The request: Pick out and copy every line of the items below that contains the string "label". Case counts, so only matches with the same capitalization qualify.

# Records to use start

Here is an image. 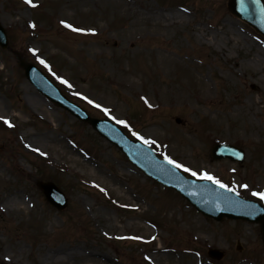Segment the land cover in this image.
<instances>
[{
  "label": "rangeland",
  "instance_id": "obj_1",
  "mask_svg": "<svg viewBox=\"0 0 264 264\" xmlns=\"http://www.w3.org/2000/svg\"><path fill=\"white\" fill-rule=\"evenodd\" d=\"M98 1L0 0V116L13 125L0 121V263L264 264L258 224L203 217L41 95L19 65L33 63L131 139L155 141L147 145L186 176L207 172L264 204L253 196L264 192V38L227 0ZM33 137L40 151L28 146ZM217 142L245 159L212 160ZM39 181L53 182L66 207L49 203ZM13 196L23 202L10 208ZM54 251L66 259L57 263Z\"/></svg>",
  "mask_w": 264,
  "mask_h": 264
},
{
  "label": "water",
  "instance_id": "obj_2",
  "mask_svg": "<svg viewBox=\"0 0 264 264\" xmlns=\"http://www.w3.org/2000/svg\"><path fill=\"white\" fill-rule=\"evenodd\" d=\"M227 7L230 12L247 21L264 35V0H228ZM6 45L7 36L0 25V46L6 47ZM20 65L24 69L26 78L41 94L77 118L88 121L100 135L105 136L118 146L129 160L148 176L174 188L205 216L213 217L216 220L227 217L260 223L264 241V208L260 204L252 200H245L233 191L212 182L185 178L176 167L157 158L155 152L148 146L125 136L111 121L91 118L85 110L69 102L33 64L20 62ZM211 156L213 159L228 156L232 159L242 160L243 152L230 145L216 144L211 149ZM38 186L52 204L59 209L65 207L66 199L53 183H38ZM208 252L210 256L217 259L223 255V252L215 249Z\"/></svg>",
  "mask_w": 264,
  "mask_h": 264
},
{
  "label": "snow or ice",
  "instance_id": "obj_3",
  "mask_svg": "<svg viewBox=\"0 0 264 264\" xmlns=\"http://www.w3.org/2000/svg\"><path fill=\"white\" fill-rule=\"evenodd\" d=\"M26 2L29 4V5H32V6H35L34 4H33V0H26ZM61 23L62 24H65V26L66 27H68V28H73V25L72 24H70V23H67V22H65V21H61ZM32 27H35V25L33 24L32 25ZM73 30H75V31H84L83 29H79V28H75V29H73ZM89 31H94V30H89ZM33 52H35L36 50L35 49H33L32 50ZM42 64L43 63H45V61H43V60H41L40 61ZM63 82L65 83V84H67L68 83V81L67 80H63ZM85 99H88L87 97H85ZM90 103H91V101H89ZM97 107H100V105H96ZM105 110V112H107L108 111V109H104ZM0 121H3L5 124H7L8 126H13L12 124H11V121L8 119V118H6V117H4V116H0ZM119 123H121V124H125L126 122L125 121H118ZM138 135V134H137ZM141 139H143L144 140V142L147 144V143H155V141H149V140H146V139H144V137H140ZM36 151H40L38 148L37 149H35ZM166 159L168 160V162L170 163V164H173L175 167H184L183 165H181V164H178L175 160H173V159H171L170 157H166ZM186 171H191V169H185ZM192 175L193 176H196V175H198V173H196L195 171H192ZM202 176H203V178L204 179H208V180H212V181H214L215 183H217V184H219L220 185V187H222V188H227L228 186L227 185H225V184H222L218 179H216V177H214V176H212V175H209L207 172H204L203 174H202ZM242 187H244V188H248V185H242ZM233 191H234V189H233ZM253 196H255V197H258L259 199H261V200H264V192H253ZM5 259H8V260H10L11 258L10 257H6Z\"/></svg>",
  "mask_w": 264,
  "mask_h": 264
},
{
  "label": "bare ground",
  "instance_id": "obj_4",
  "mask_svg": "<svg viewBox=\"0 0 264 264\" xmlns=\"http://www.w3.org/2000/svg\"><path fill=\"white\" fill-rule=\"evenodd\" d=\"M106 1V0H105ZM99 3L100 2H103V1H98ZM170 16H180V12L178 11H170ZM1 111V110H0ZM25 134V133H24ZM35 137L33 138H30L27 143H28V146L32 147V148H38L41 150L42 148V145L44 144L43 142H36L35 140H33ZM47 139L49 141H55L56 139H54L53 137H47ZM17 202H23L18 196H13V197H10L6 204L10 207V208H14L16 207L17 205ZM159 249H157V251L154 253L156 256H162L163 253V249L161 247H158ZM53 254L55 253V255L53 256V258H55V261L57 263H60L61 261H63L64 259H66V256H65V253L64 252H59V251H54L52 252ZM153 257V255H152ZM62 264H66V263H63L61 262Z\"/></svg>",
  "mask_w": 264,
  "mask_h": 264
}]
</instances>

# Records to use end

Output for this exercise:
  "label": "rangeland",
  "label": "water",
  "label": "snow or ice",
  "label": "bare ground",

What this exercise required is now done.